**Problem to work on**
Repeat the data from the line containing "name author: (S. Watson) Benth. & Hook. f." through the end, substituting "nation" for "country" and leaving everything else unchanged.

Dataset items
============================================================

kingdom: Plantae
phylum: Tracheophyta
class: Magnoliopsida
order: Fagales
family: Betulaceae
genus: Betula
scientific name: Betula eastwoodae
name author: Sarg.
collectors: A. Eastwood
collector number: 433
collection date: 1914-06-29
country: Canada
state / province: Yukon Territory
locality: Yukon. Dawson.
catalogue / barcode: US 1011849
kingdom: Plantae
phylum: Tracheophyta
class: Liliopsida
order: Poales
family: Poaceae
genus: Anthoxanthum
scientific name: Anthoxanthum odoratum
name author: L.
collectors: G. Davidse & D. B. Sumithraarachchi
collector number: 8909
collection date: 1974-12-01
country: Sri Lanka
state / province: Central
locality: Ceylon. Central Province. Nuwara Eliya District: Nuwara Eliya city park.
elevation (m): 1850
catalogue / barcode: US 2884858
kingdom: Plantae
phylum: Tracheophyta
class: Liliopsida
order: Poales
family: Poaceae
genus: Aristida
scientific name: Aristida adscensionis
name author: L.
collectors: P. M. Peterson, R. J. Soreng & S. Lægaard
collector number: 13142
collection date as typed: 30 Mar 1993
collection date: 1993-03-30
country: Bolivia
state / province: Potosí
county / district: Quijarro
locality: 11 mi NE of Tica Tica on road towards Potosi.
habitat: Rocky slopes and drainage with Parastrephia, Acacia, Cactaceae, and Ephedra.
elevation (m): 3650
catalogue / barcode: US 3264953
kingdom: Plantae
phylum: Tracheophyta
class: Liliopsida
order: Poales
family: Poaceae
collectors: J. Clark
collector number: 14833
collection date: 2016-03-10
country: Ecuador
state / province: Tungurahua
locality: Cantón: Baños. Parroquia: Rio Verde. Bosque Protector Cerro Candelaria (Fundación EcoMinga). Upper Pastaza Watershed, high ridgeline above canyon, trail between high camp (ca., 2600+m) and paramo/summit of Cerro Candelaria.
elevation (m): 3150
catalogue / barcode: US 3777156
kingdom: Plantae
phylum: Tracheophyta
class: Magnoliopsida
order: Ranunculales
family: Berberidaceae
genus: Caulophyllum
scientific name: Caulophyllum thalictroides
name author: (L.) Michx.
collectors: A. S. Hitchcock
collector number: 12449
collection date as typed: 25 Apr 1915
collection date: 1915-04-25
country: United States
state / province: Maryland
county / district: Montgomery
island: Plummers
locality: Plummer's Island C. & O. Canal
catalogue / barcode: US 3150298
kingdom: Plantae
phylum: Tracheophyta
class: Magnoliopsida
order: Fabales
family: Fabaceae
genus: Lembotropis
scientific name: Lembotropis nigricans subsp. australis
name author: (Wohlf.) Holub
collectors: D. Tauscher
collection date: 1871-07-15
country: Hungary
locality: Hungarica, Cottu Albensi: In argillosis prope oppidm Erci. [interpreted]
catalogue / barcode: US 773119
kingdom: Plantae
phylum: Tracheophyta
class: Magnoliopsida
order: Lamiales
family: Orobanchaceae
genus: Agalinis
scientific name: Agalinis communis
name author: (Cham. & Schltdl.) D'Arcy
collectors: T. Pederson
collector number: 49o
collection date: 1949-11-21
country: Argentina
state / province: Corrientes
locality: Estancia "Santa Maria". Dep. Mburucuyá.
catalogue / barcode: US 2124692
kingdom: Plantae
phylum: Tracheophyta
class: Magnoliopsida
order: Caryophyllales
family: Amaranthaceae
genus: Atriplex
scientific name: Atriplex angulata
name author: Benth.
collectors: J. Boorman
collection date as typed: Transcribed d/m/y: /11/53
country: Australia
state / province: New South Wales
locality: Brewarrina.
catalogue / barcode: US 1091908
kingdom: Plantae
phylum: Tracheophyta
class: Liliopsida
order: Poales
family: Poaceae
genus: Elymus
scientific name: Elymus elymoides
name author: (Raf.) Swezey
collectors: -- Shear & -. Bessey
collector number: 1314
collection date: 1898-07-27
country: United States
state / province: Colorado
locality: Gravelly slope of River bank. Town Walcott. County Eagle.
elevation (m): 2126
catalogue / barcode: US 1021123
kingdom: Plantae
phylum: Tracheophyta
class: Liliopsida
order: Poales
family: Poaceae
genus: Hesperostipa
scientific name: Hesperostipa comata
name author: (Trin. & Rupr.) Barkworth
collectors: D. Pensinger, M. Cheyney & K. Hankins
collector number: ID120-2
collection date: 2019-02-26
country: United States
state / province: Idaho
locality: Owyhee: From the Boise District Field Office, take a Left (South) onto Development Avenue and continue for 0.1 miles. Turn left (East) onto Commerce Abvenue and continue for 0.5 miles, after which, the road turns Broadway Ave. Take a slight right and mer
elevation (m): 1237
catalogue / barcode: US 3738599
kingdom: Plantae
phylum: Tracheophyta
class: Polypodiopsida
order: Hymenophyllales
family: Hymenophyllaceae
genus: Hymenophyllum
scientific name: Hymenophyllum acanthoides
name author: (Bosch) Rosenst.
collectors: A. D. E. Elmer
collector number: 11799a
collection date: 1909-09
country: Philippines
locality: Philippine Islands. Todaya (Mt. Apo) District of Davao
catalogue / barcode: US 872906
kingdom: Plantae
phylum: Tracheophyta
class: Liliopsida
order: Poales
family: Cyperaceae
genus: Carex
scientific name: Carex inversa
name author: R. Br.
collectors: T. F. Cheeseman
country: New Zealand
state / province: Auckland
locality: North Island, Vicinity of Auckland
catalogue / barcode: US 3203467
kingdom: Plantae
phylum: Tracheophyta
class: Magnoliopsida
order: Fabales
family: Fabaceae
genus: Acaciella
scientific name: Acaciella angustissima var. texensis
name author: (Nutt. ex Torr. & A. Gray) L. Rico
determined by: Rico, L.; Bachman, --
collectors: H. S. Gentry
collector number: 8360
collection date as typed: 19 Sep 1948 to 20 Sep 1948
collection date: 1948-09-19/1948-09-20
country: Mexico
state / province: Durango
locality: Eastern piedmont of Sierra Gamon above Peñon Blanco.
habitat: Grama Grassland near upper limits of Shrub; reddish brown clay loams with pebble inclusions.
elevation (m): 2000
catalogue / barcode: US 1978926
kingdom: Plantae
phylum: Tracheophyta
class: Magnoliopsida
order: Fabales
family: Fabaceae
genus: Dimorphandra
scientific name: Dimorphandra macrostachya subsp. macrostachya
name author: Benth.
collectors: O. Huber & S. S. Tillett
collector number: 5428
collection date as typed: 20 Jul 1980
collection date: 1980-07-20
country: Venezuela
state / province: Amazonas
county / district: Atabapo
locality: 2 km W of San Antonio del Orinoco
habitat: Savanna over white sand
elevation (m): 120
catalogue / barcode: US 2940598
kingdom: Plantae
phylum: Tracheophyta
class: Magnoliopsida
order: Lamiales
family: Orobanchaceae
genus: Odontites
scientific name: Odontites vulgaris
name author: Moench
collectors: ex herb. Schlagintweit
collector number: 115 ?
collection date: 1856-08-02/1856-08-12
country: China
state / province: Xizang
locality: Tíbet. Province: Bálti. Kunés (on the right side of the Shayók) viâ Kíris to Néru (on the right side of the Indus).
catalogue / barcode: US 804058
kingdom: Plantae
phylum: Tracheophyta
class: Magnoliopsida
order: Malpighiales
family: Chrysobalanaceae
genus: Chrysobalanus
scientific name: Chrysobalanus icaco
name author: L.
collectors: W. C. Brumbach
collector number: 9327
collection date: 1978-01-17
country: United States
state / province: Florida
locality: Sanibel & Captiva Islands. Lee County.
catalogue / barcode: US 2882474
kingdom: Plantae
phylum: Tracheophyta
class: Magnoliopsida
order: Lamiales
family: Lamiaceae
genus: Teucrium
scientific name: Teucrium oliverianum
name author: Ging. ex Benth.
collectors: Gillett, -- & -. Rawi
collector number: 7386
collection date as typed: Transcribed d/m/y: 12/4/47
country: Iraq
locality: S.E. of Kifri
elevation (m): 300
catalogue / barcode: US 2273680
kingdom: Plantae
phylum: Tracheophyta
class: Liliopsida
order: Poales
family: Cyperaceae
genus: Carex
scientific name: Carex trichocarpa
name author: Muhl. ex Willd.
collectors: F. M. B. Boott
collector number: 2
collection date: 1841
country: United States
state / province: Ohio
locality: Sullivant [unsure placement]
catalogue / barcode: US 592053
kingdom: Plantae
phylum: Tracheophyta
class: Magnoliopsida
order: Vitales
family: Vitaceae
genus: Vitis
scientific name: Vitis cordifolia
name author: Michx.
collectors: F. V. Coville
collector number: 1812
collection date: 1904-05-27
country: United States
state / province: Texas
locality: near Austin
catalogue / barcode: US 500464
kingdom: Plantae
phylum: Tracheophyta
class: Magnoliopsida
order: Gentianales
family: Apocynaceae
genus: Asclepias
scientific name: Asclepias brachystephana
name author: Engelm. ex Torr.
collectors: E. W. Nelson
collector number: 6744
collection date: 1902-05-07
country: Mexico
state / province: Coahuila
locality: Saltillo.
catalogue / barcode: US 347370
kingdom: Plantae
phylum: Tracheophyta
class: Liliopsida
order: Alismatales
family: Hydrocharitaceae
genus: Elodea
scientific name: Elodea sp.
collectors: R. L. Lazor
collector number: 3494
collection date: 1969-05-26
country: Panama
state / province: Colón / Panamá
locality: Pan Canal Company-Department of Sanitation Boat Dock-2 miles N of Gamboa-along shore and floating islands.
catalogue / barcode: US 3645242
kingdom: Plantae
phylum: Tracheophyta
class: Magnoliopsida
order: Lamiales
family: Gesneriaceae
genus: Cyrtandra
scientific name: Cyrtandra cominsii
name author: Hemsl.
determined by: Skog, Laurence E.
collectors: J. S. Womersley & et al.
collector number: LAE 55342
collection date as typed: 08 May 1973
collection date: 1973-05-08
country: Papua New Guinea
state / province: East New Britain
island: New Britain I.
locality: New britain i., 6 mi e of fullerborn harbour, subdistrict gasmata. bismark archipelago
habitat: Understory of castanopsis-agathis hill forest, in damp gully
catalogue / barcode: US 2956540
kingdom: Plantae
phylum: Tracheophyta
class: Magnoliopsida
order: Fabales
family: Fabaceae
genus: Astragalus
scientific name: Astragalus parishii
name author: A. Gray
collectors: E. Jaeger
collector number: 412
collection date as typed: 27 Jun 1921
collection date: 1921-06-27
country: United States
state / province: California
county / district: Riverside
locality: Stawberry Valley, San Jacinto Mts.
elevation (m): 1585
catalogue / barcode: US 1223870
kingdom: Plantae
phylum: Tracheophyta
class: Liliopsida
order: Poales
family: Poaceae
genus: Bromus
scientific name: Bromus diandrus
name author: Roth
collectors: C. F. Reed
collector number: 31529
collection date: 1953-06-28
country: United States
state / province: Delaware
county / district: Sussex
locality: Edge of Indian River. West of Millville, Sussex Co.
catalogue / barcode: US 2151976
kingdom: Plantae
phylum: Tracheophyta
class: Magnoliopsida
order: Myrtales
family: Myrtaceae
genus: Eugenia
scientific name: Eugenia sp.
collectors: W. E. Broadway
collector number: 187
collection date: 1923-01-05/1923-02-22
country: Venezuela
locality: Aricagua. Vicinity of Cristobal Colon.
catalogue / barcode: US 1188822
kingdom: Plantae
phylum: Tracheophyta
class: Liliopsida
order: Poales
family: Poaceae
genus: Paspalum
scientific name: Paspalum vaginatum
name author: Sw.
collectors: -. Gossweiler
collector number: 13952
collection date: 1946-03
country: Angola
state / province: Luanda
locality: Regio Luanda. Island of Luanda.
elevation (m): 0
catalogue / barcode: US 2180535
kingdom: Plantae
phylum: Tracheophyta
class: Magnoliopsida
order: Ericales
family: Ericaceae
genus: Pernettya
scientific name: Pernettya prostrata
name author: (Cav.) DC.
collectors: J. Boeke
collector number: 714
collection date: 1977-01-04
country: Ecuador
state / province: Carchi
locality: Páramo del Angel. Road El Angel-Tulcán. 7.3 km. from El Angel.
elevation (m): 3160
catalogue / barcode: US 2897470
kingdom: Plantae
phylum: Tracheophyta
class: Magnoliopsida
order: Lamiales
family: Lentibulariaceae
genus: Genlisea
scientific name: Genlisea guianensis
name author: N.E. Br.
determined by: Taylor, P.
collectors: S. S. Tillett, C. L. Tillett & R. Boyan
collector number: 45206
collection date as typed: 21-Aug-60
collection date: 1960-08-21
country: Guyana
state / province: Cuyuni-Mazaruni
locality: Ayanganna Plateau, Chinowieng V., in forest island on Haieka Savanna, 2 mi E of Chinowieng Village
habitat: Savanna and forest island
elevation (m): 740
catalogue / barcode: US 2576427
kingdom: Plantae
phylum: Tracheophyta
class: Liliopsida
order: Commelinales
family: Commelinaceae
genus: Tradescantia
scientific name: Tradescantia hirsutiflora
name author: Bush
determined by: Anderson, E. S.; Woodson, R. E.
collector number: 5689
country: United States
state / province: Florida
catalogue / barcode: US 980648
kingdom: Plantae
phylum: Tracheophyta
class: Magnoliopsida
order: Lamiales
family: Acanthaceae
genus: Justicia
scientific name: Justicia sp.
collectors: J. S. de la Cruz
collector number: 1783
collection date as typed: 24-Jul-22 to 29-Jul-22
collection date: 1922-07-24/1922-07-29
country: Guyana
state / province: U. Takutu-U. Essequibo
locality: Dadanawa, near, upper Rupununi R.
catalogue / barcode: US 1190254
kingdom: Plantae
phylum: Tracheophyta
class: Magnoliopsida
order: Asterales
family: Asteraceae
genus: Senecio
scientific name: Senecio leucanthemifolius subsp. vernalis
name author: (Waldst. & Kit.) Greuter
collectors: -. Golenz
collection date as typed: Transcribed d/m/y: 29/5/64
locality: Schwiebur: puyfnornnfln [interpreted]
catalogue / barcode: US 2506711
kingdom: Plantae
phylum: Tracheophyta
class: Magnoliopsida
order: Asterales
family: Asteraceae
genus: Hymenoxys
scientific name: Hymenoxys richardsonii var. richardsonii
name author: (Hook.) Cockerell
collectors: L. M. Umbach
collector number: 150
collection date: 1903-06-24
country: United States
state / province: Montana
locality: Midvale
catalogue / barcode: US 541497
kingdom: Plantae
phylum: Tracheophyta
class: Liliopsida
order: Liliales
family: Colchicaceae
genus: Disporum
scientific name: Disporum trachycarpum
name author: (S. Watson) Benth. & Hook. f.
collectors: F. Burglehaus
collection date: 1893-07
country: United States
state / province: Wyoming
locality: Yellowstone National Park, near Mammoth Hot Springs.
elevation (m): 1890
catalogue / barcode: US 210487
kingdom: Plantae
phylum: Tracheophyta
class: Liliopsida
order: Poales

============================================================

**Solved exercise**
name author: (S. Watson) Benth. & Hook. f.
collectors: F. Burglehaus
collection date: 1893-07
nation: United States
state / province: Wyoming
locality: Yellowstone National Park, near Mammoth Hot Springs.
elevation (m): 1890
catalogue / barcode: US 210487
kingdom: Plantae
phylum: Tracheophyta
class: Liliopsida
order: Poales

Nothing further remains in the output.